Being open to new experiences, people and places breeds greater creativity and can spark new, original ideas, according to a new study from a team of international psychologists.

Whether for business or for politics, the study suggests that the most creative among us are those who are open to change and to challenging themselves. But the findings, published in the Journal of Personality, also suggest that openness to new experiences can be fostered in everyone, helping to generate greater creative thinking across societies.

The researchers tested people’s predisposition for divergent thinking – our ability to generate new ideas which go beyond current thinking – and ways that divergent thinking links with our openness to new experiences.

Across three studies, 798 participants completed a divergent thinking test - the ‘brick task’ whereby in just three minutes they were asked to generate as many different uses for a brick as possible. Answers ranged from anything from using bricks as a giant dominoes game, to building a table. These ideas were then scored according to their fluency, flexibility and originality.

In the first two studies, the researchers observed that the most creative among research participants were also very open to new experiences - they had high scores on a personality trait called ‘novelty seeking’. In a third study, the researchers asked whether novelty seeking, and therefore creativity, could be increased in everyone, regardless of personality.
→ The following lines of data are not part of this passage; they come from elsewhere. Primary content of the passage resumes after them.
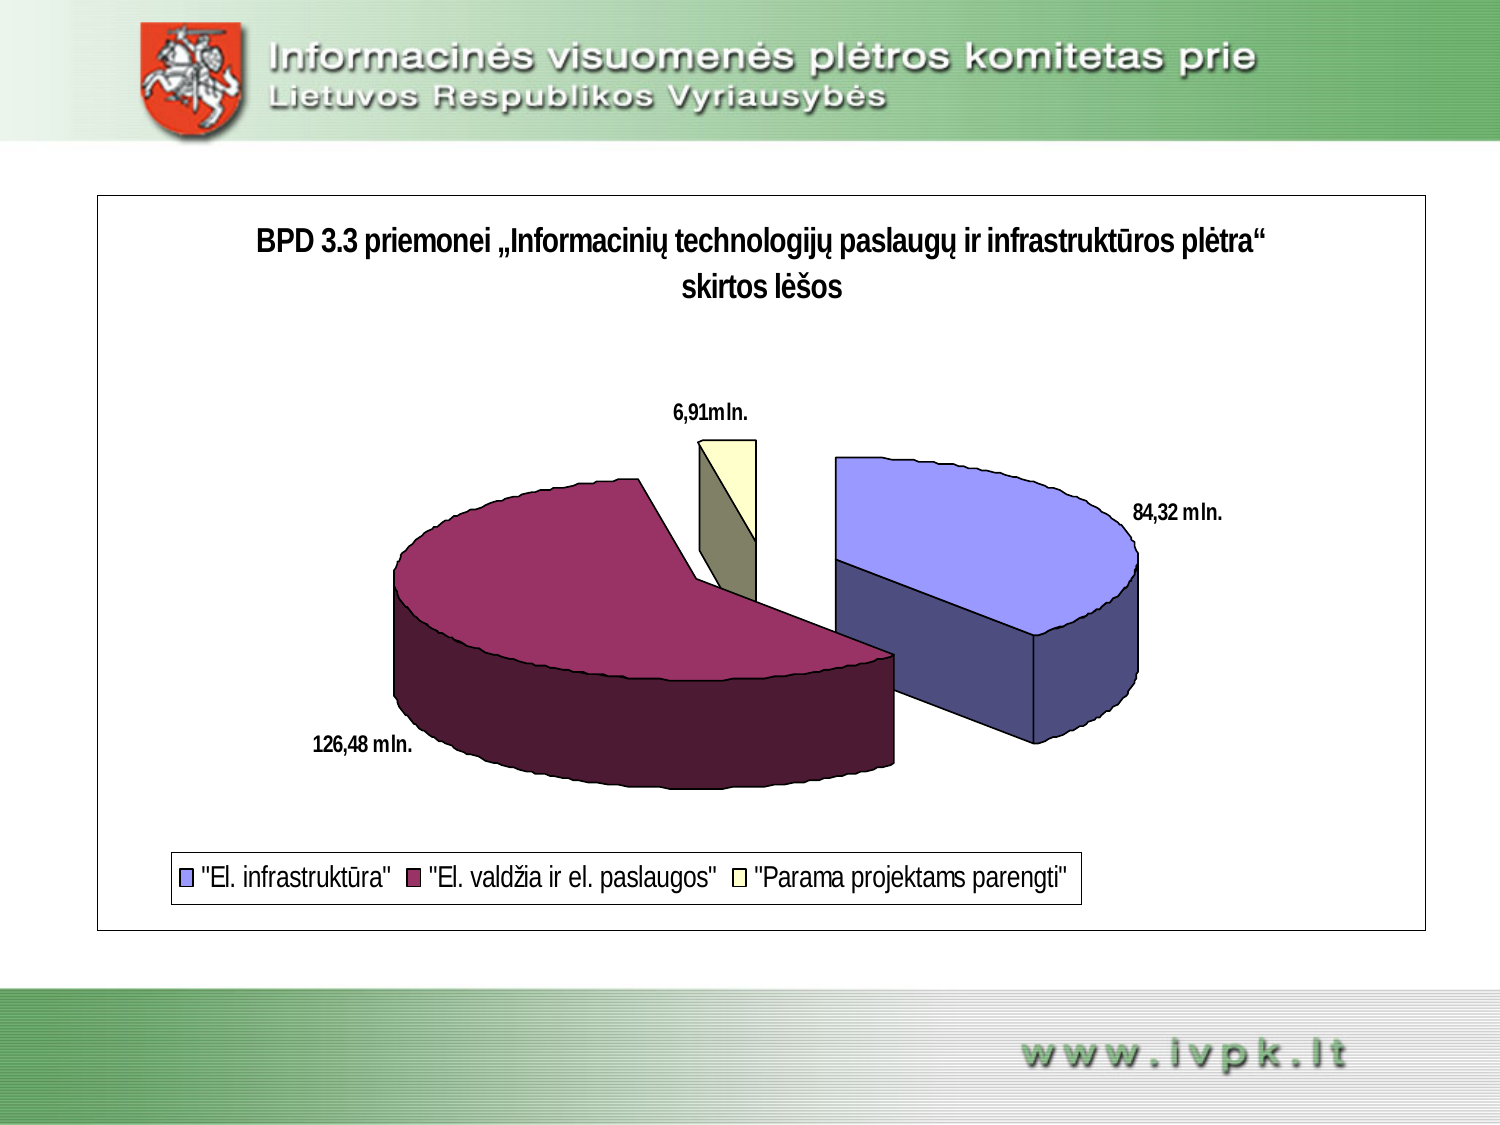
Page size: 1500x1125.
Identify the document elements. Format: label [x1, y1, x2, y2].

chart [88, 184, 1436, 941]
picture [0, 0, 1500, 1125]
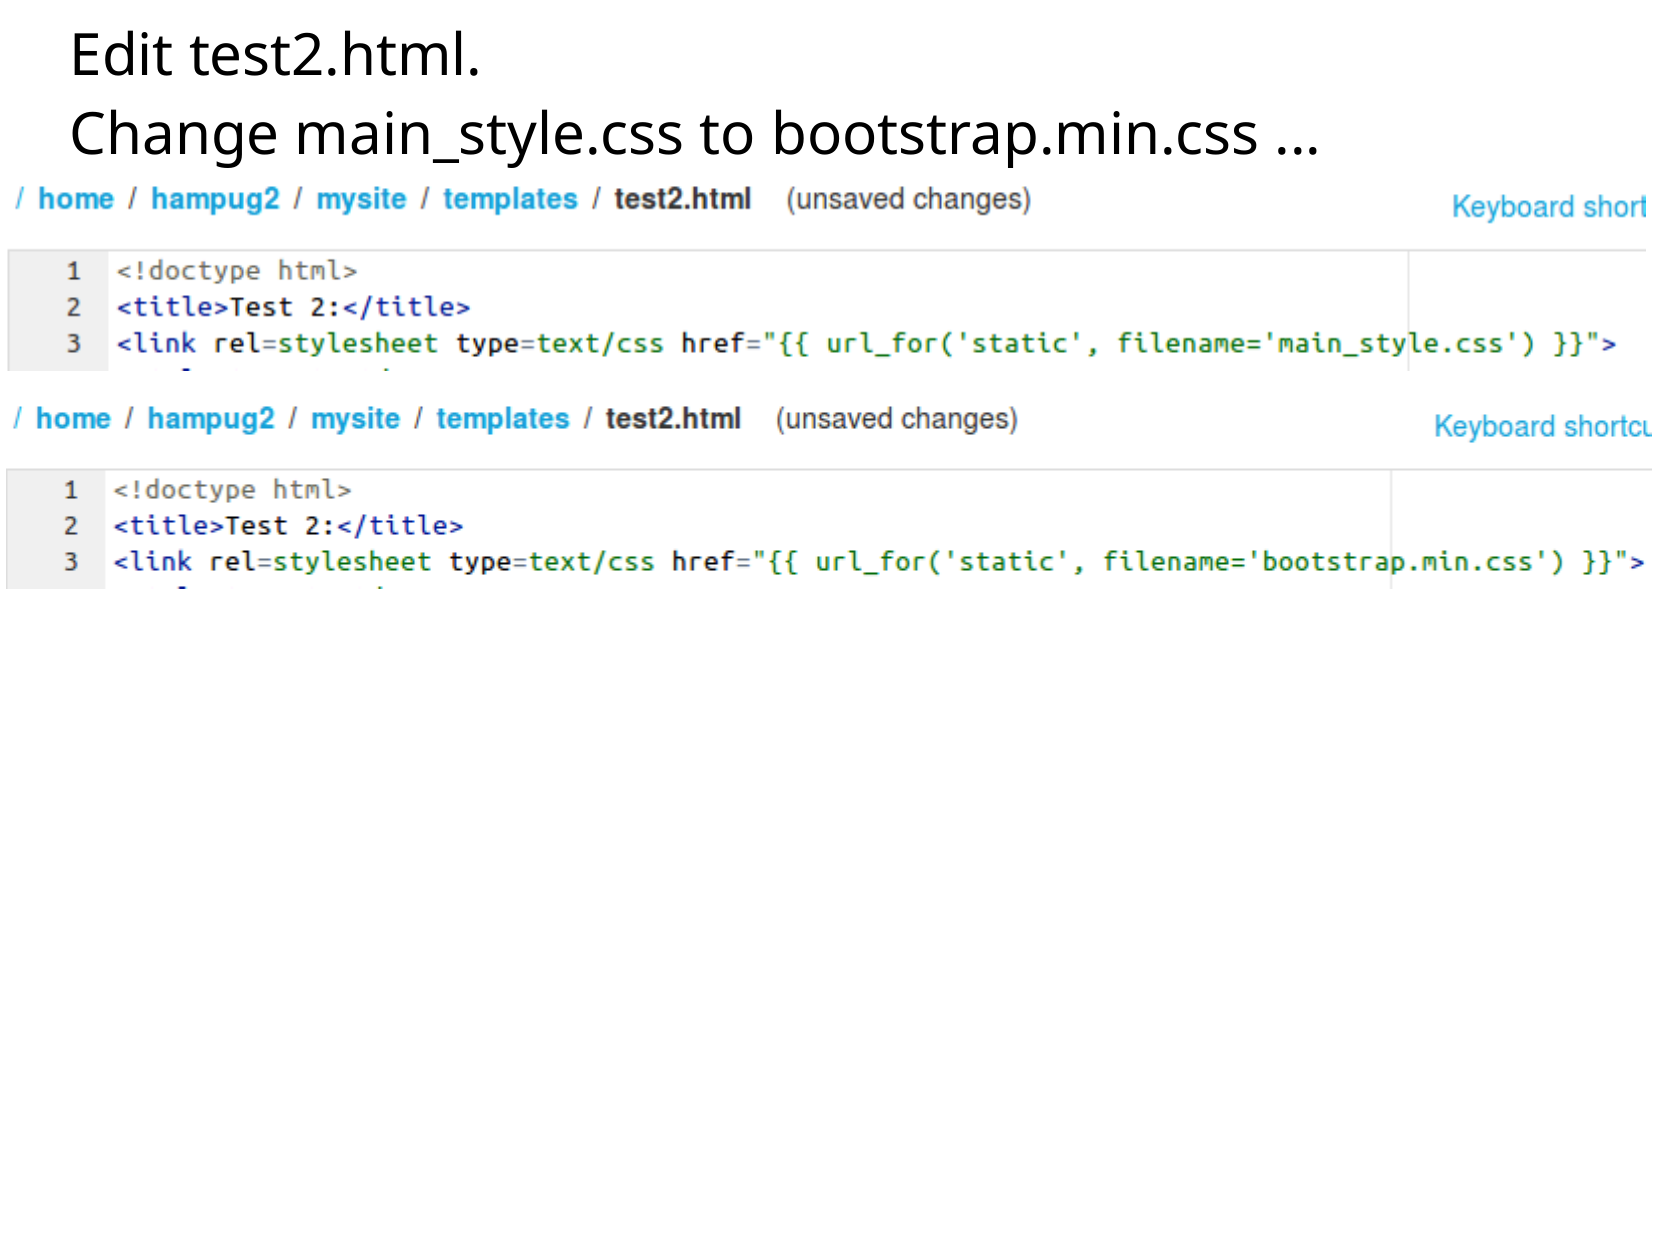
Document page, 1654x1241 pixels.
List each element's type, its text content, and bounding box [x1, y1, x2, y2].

text_box Edit test2.html. Change main_style.css to bootstrap.min.css ... [69, 28, 1558, 157]
picture [6, 399, 1652, 590]
picture [4, 175, 1646, 371]
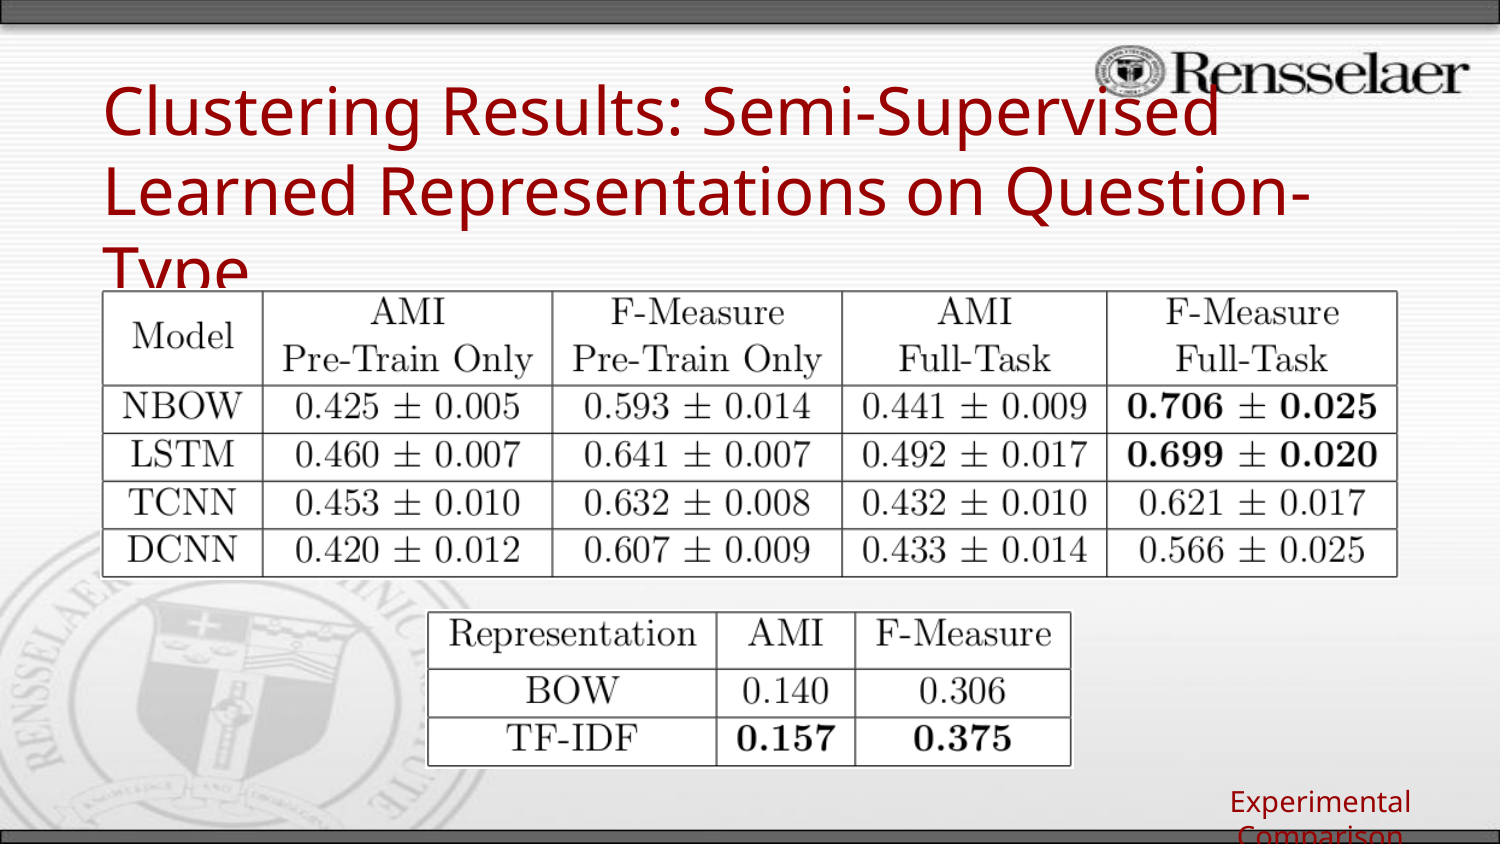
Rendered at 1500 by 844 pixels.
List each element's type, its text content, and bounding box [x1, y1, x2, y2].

picture [1390, 833, 1398, 844]
picture [0, 0, 1500, 844]
picture [1288, 833, 1295, 844]
title Clustering Results: Semi-Supervised Learned Representations on Question-Type [87, 102, 1413, 276]
picture [1259, 833, 1268, 844]
picture [1372, 833, 1381, 844]
picture [1305, 833, 1314, 844]
text_box Experimental Comparison [1141, 768, 1500, 816]
picture [1278, 833, 1285, 844]
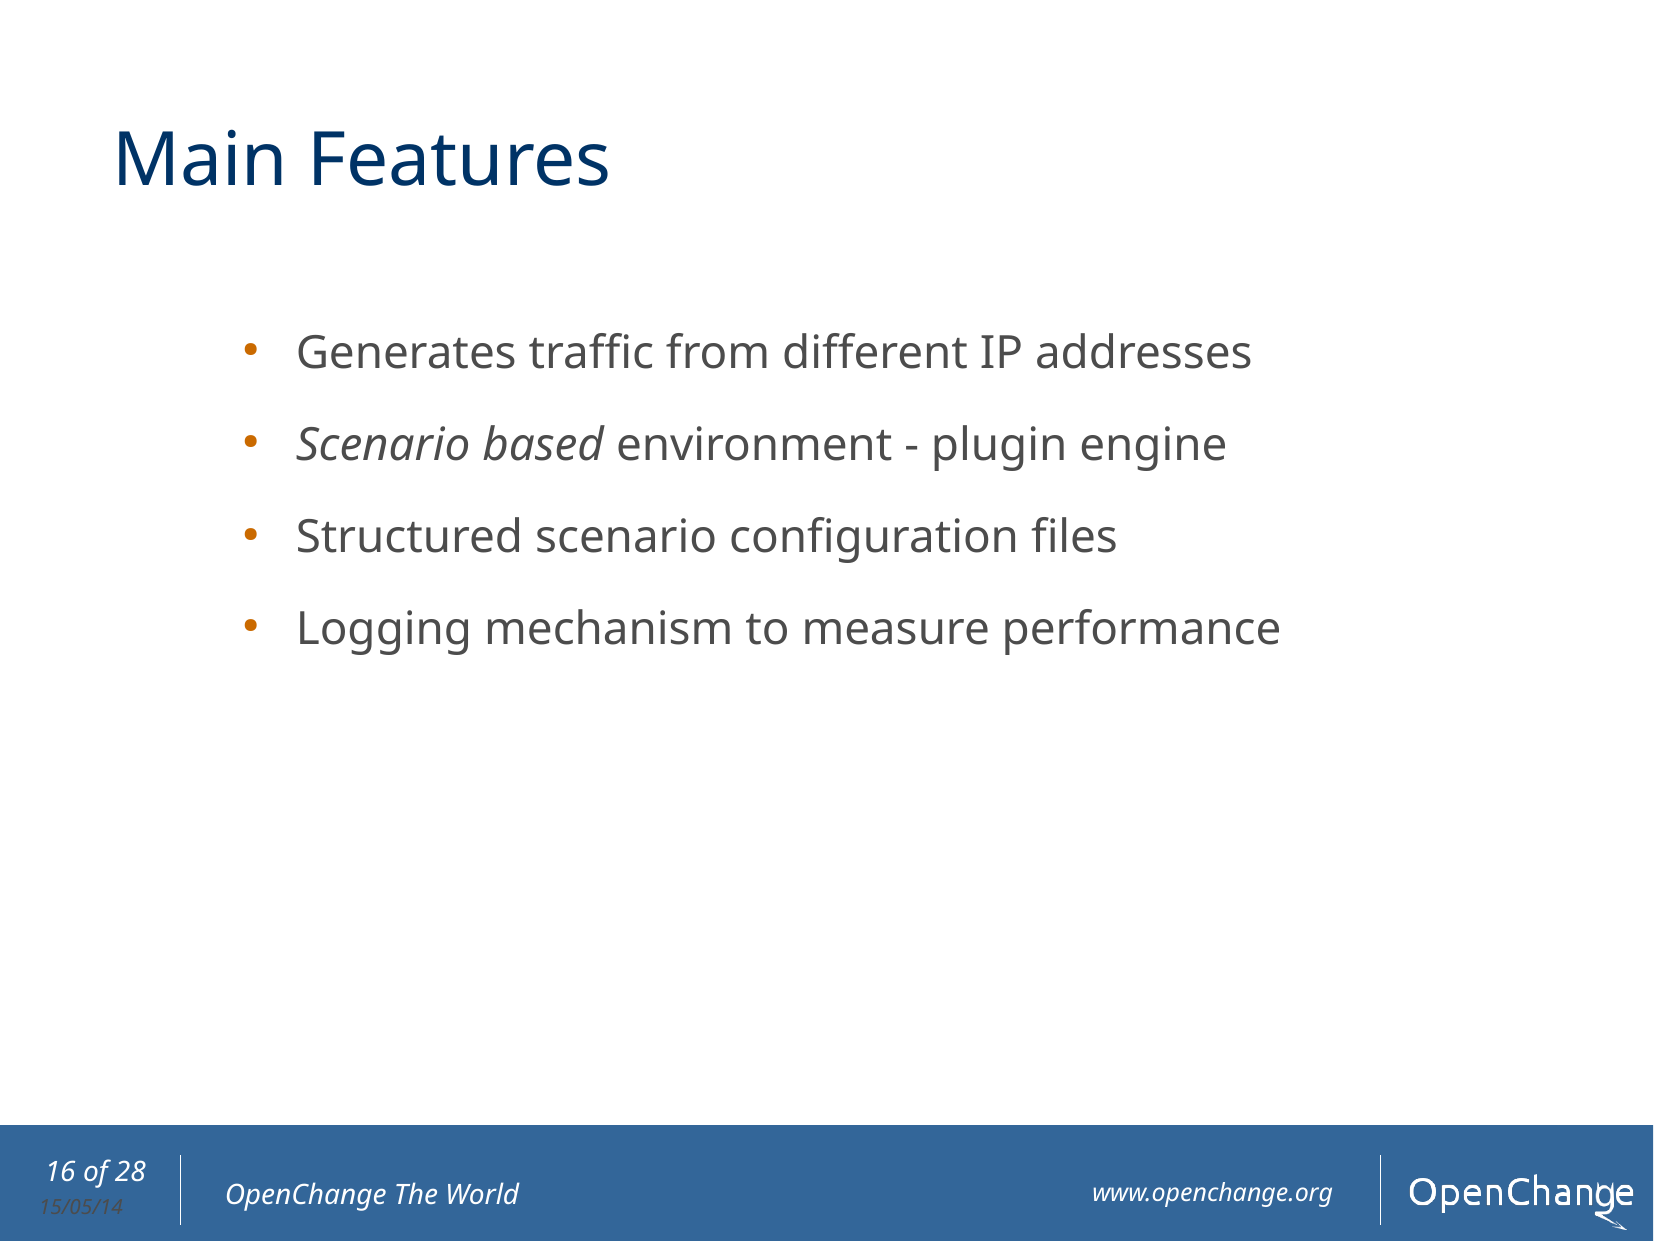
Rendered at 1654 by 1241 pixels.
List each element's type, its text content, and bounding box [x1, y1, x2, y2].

In this third study some participants were asked to consider how new experiences could benefit them (for example, one participant said such experiences would help them ‘discover new things they are good at’), while others were asked to perform a gap filling exercise or simply do nothing at all.

Finally, divergent thinking was measured in all research participants. This allowed the researchers to compare whether divergent thinking increased in those participants who considered the benefits of new experiences, compared to those participants who did not think of such benefits.

Through analysis of the results, the study is the first to clearly demonstrate that novelty seeking can be temporarily increased, and that increasing novelty seeking among participants can shape their thinking and lead to increased creativity.

Lead researcher from our Department of Psychology, Dr Gosia Goclowska explains: “Our study suggests that using the right set of instructions, one that encourages people to embrace novelty and challenge, can lead to increased creativity in nearly everyone.

“Creativity is not limited to geniuses or prodigies. In the right circumstances and with the right mindset most people can be very creative regardless of what personality they have. One way to do this is to cultivate a greater openness towards novelty – for instance by thinking of the benefits that novelty can bring to our life.”

However, the researchers caution that opening up to new experiences might have some limitations.

Dr Goclowska adds: “The application of this research really depends on the person and what they need in a given situation. Opening up to new experiences is useful for someone who wants to generate a lot of new ideas. But some people may already have lots of ideas and need, instead, to focus on promoting these ideas or implementing them. For others, there might be too much going on in their life, and opening up to novelty could make things more stressful, and could potentially undermine performance.

“But there are of course some new situations which we can’t avoid. For instance, sometimes people have to move to a different city or country, learn a new skill, or adapt to changes in their environment. In those circumstances seeking support from others and taking care of our psychological health can increase our ability to cope with change, and can help cultivate a greater openness. In those instances, if we succeed at being open and positive about new experiences, they are likely to be a win-win when it comes to creativity.”